Para se distinguirem dos demais, líderes e organizações têm de procurar ser fora da caixa, têm de arriscar, ser e fazer diferente. Criar uma marca. Criar uma identidade própria. Destoar dos demais, deixando de ser como eles, deixando de ser mais do mesmo ou apenas mais um…
- Capacidade trabalho (e isto mesmo não tendo um cargo executivo) – ninguém diria, pois à partida a ideia (preconcebida) que se tem sobre um Rei é a de que tem tudo feito e não precisa de se preocupar com nada. O melhor exemplo deixado pela Rainha é recordarmos até quão tarde trabalhou, pois é público que 2 dias antes de falecer ainda empossou e se reuniu com a recentemente eleita primeira-ministra, Liz Truss (a 15ª do seu reinado). O pior que pode acontecer a um líder é exigir aos seus o máximo e ele próprio andar em mínimos – é ser um Rei, mas o da ideia preconcebida. Líder não deve apenas pedir que se faça, deve mostrar como se faz, participar na execução – criando, desse modo, de forma involuntária, laços que mais tarde se revelarão mais dificilmente quebráveis (evitando o tão célebre desânimo por se andar a trabalhar pelo, e para o que menos faz, que só sabe pedir – e que ainda por cima, no final, é quem vai recolher os louros e méritos do que foi feito).
- Inspiração e Influência – ninguém segue ou idolatra alguém a quem não se reconheça carácter e personalidade. De uma ponta à outra do globo, praticamente todos nutriam por ela um carinho e admiração especiais. E isso acontecia de forma natural, ou seja, ela nada fazia para que fosse essa a reacção – simplesmente se limitava a ser ela própria. A Rainha era um pouco como uma avó para todos nós (na lógica do exemplo, da inspiração, do respeito e da ternura que associamos à figura das avós). Em minha opinião é também isto que se deve pedir a um líder, que seja ele próprio, com todas as suas valências, mas também com todas as suas imperfeições, os seus defeitos e os seus erros. Sem máscaras. Isso é ser humano, e isso inspira e influencia mais do que qualquer outra estratégia.

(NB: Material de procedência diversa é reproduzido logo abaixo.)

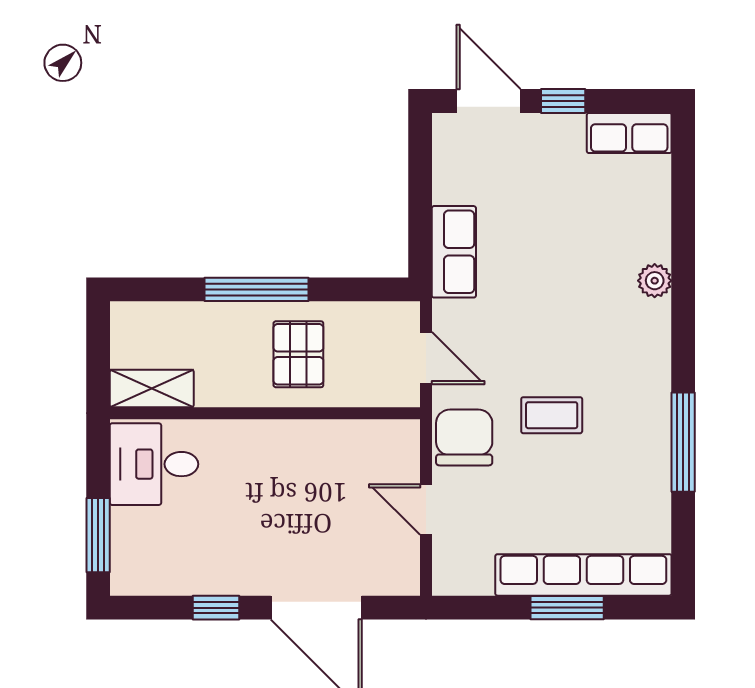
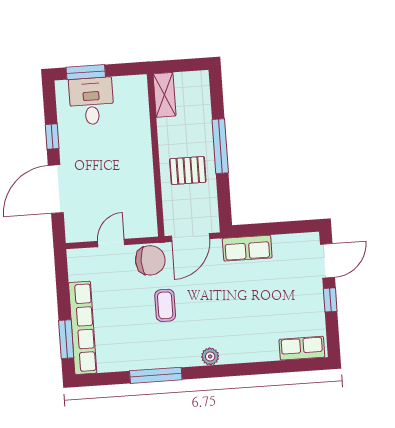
row of seats: (629, 133) -> (302, 348), moved, turned 90
plant: (655, 281) -> (210, 356), moved
door: (426, 358) -> (190, 237), width x1.38
desk: (154, 464) -> (91, 101), moved
window: (567, 608) -> (66, 339), moved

Só a queria ter visto a mostrar mais as suas emoções, a sua humanidade – embora a maioria dos relatos indiquem que até era muito afectuosa, muito preocupada, muito protectora (mas convenhamos, o cargo que ocupava não era propriamente um cargo que permitisse essa demonstração).
Perdeu-se uma gigantesca referência. Agora já sem Queen, oxalá que God save the Leadership!
“Não conheço nenhuma fórmula única para o sucesso. Mas, ao longo dos anos, tenho observado que alguns atributos de liderança são universais e são muitas vezes sobre encontrar maneiras de encorajar as pessoas a conjugarem os seus esforços, talentos, ideias, entusiasmo e inspiração para trabalharem juntas.” – Isabel II.